Back in April 1999 a young suburbanite called David Copeland planted a bomb in a gay pub in Soho, The Admiral Duncan. There was no warning, and when it exploded three people, including a pregnant woman, were killed. It was Copeland's third bomb. He was caught later that week after police issued pictures taken on a CCTV camera at Brixton.

Copeland made me aware of three things. The first was how easy it was to make such bombs and to plant them, provided you were prepared to run the risk of blowing yourself up by accident. The second was just how rare such incidents are given the pleasure that the bombers get from playing God. And the third was how Copeland's acts made authoritarians of many of us.

In London the voting threshold for getting on to the new Assembly was raised, specifically to exclude neo-fascist groups. Ken Livingstone wanted to go further. "We must defeat them (fascists) using all the powers of the state," he said. And a few powers that the state did not yet have, since Ken wanted the Government to be given the ability to ban far-right organisations.

Copeland's case convinced me of the value of CCTV. It had been argued by some libertarians that spy cameras simply shifted crime and were the thin end of a state wedge. I noted that Newham, the first local authority to use digital face recognition system with its CCTV network, saw assaults in the borough fall by 21 per cent and burglaries by 39 per cent.

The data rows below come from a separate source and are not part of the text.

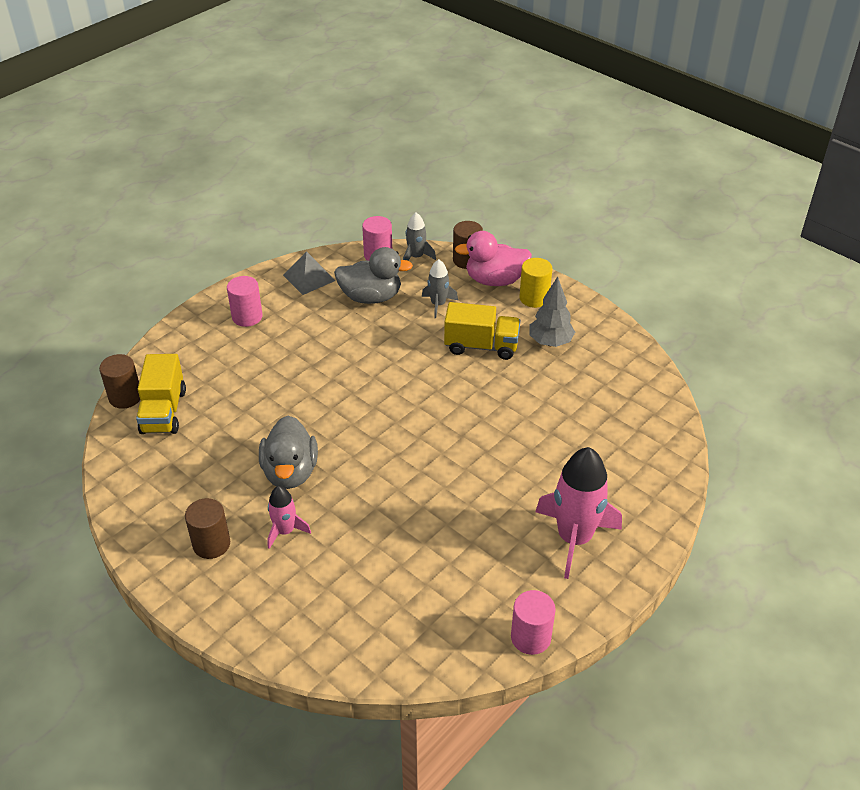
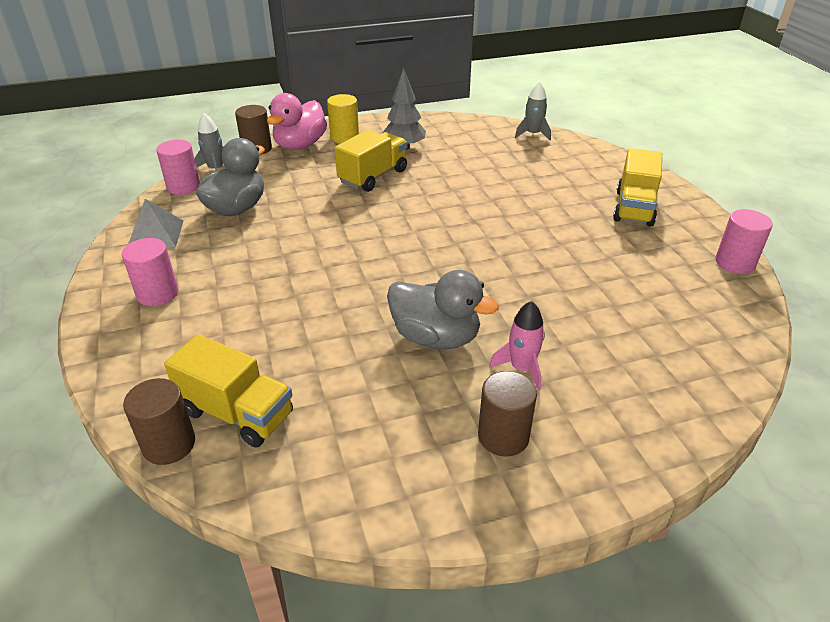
camera: 60 degrees left, 5 degrees down
grey rocket [422,259,458,318] -> grey rocket moved to [515,81,551,140]
pink rocket [535,447,622,579] -> yellow truck [613,148,662,227]

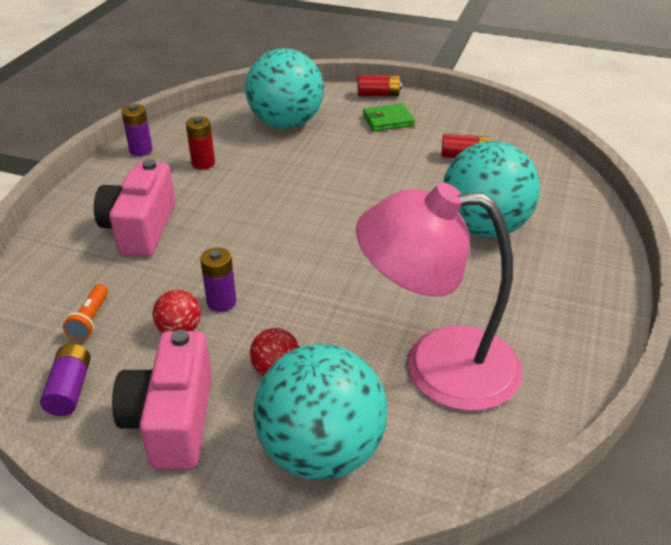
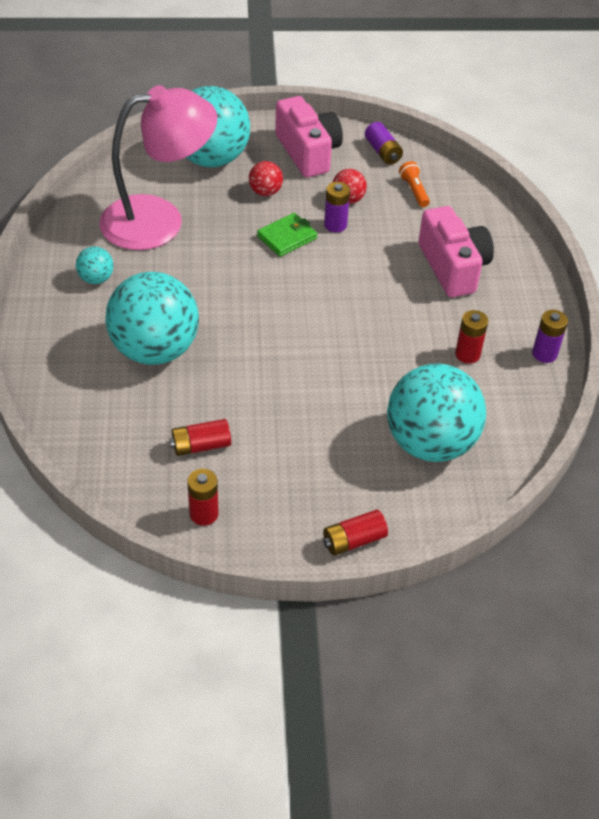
camera: 155 degrees right, 10 degrees up
green wallet [363,103,415,131] -> green wallet moved to [257,213,317,257]
none -> turquoise ball [76,246,114,284]
none -> red battery [187,469,219,526]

The events in America are now making me wonder about ID cards, especially "biometric" cards that can read unique characteristics (such as the iris) and thus be almost impossible to forge. I am, to say the least, unconvinced by some of the arguments against. "The terrorists will have won" line is just rhetoric – Osama bin Laden doesn't much care if we have ID cards. Those who argue that it will be ineffective find uneasy bed-space next to those who complain that it could be too effective; a compulsory ID system would surely make things more difficult for those moving illegally from country to country, or easier to track those under suspicion. More potently it is suggested that ID cards would be unpopular and destroy co-operation between police and public. Yes, but the same was said about compulsory seat belts, crash helmets and about speed cameras. And other countries like Spain seem to cope without reverting to Francoism. A bonus – in addition we could have organ donorship encoded on our cards and thus provide thousands of waiting transplantees with the fresh bits they need.

Of course it isn't as simple as that. Privacy International, a civil rights group, provides some splendid information on its website about why the attempt in the late Eighties to institute a compulsory Australia Card went belly-up. The planned enforcement of the card involved big penalties for employers employing uncarded people, big penalties for losing your card and not reporting it, big penalties for failure to produce the card at the Tax Office. A person without a card wouldn't have been able to draw money, buy or rent a home, claim unemployment or take widows benefit. A cardless person would become, effectively, a non-person. Worse, the Australian government was not open about the uses of the card, planning to start it off slowly and then to use "function creep" to add to its uses. A people who had been in favour of the card turned decisively against it.

As one professor has commented, there is a tendency, as governments have collected more information on their citizens, for those same governments to become more secretive about themselves. Suppose, however, that as we gave more dope on ourselves, the Government was to do the same? There is a Data Protection Act tribunal decision expected this week which may order MI5 to allow access to some of the files it has been keeping on citizens. Such access, added to a much more comprehensive Freedom of Information Act, might make for a quid pro quo between state and citizen. Same thing for a national DNA data base.

If it helps in the fight, I'll show you mine, if you show me yours.